花粉症は「免疫系の暴走」と表現されることがしばしばあります。これを受けてか「免疫力を高める漢方薬は困る!」という声をたまにいただくのですが、大きな誤解です。
確かに免疫力を高めるという表現を私たちも使うことはあるのですが、ここでいう「高める」とはむやみに免疫反応を敏感で強大にしていくことではありません。
漢方が目指す健康は中庸(ちゅうよう)と言って、陰と陽(マイナスとプラス)のバランスがとれた状態にあることです。

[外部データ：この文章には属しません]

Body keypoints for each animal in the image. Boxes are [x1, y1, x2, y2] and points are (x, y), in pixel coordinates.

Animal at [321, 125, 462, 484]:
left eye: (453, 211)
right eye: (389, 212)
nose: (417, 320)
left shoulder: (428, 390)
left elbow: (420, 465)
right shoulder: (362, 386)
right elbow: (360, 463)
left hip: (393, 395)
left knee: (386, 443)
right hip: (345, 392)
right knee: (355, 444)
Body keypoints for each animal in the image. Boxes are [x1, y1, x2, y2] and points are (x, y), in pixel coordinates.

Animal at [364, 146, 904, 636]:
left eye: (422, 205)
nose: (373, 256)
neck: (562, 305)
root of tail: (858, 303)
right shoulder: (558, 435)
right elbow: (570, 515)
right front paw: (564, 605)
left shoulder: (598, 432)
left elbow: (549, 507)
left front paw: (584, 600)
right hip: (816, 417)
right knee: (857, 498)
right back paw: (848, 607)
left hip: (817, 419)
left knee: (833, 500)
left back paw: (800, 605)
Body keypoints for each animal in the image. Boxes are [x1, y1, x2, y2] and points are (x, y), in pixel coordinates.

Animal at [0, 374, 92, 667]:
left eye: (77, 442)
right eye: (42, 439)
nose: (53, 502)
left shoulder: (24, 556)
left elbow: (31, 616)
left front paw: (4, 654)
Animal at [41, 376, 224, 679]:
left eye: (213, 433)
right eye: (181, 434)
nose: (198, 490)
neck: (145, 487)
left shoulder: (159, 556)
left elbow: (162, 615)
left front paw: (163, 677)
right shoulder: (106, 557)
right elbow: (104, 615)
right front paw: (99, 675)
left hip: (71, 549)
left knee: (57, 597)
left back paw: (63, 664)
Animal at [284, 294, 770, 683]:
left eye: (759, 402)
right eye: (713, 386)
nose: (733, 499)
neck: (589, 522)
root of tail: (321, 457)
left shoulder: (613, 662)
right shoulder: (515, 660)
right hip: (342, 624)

花粉やほこり、ウイルス、菌といった刺激に対して敏感すぎず鈍感すぎず、強すぎず弱すぎない、適切な応答をしていけるカラダを理想とします。
さて、この花粉など外からやってくる悪者に対して人はバリア機能を持っています。このバリア機能は健全な胃腸の働きのもとに生み出され、さらに「潤い」で補強されます。要するに、潤い不足と消化器系虚弱または消化器系トラブルのある方は花粉症ハイリスク(!)ということが言えます。

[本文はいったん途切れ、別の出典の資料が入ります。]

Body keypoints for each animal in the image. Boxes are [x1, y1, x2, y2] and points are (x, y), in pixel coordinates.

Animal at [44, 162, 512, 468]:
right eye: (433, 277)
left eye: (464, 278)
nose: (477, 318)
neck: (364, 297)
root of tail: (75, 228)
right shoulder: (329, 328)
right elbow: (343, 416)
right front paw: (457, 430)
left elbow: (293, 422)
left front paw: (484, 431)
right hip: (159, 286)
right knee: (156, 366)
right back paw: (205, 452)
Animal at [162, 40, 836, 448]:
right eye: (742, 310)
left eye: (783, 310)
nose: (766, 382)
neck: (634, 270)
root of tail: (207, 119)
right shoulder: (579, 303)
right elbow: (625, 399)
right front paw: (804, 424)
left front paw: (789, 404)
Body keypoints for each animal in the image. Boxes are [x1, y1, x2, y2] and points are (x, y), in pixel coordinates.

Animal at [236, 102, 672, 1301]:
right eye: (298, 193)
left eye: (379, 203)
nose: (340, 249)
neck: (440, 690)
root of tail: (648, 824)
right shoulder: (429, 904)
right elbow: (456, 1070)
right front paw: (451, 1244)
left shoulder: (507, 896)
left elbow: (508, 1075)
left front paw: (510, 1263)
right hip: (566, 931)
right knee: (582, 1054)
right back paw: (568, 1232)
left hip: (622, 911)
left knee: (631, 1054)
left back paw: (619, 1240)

また、花粉症の鼻炎症状などは水分代謝の異常と捉えることができますが、偏りのない巡らせ方が大事です。体表にはしっかり潤いが欲しいのですが、バリアを生み出す胃腸は水分が苦手。中はカラッと、表面はしっとりがいいですね。
タイプ別・体質改善が期待できる3種の漢方薬。
① 暑がりで鼻水が濃いタイプ
大事な潤いバリアが熱によって奪われている、消化器に熱がこもって胃炎や食道炎を起こしやすい体質の方です。熱を取る黄連解毒湯(おうれんげどくとう)、さらに便秘がある場合は防風通聖散(ぼうふうつうしょうさん)がおすすめです。
② サラサラ鼻水、浮腫みやすいタイプ
水のさばき方が下手な体質です。余計な水分の排出と適正な分布を助ける五苓散(ごれいさん)、婦人科系のトラブルがある場合は当帰芍薬散(とうきしゃくやくさん)もいいでしょう。
③下痢しやすい、虚弱タイプ
疲れやすかったり寝汗をかいたり、あるべき場所に必要な水分をとどめておく力のない体質の方です。胃腸を元気にする補中益気湯(ほちゅうえっきとう)、冷えや冷たい食事が下痢につながりやすい場合は胃苓湯(いれいとう)も選択肢です。
体質に合わせて取り入れてみてください。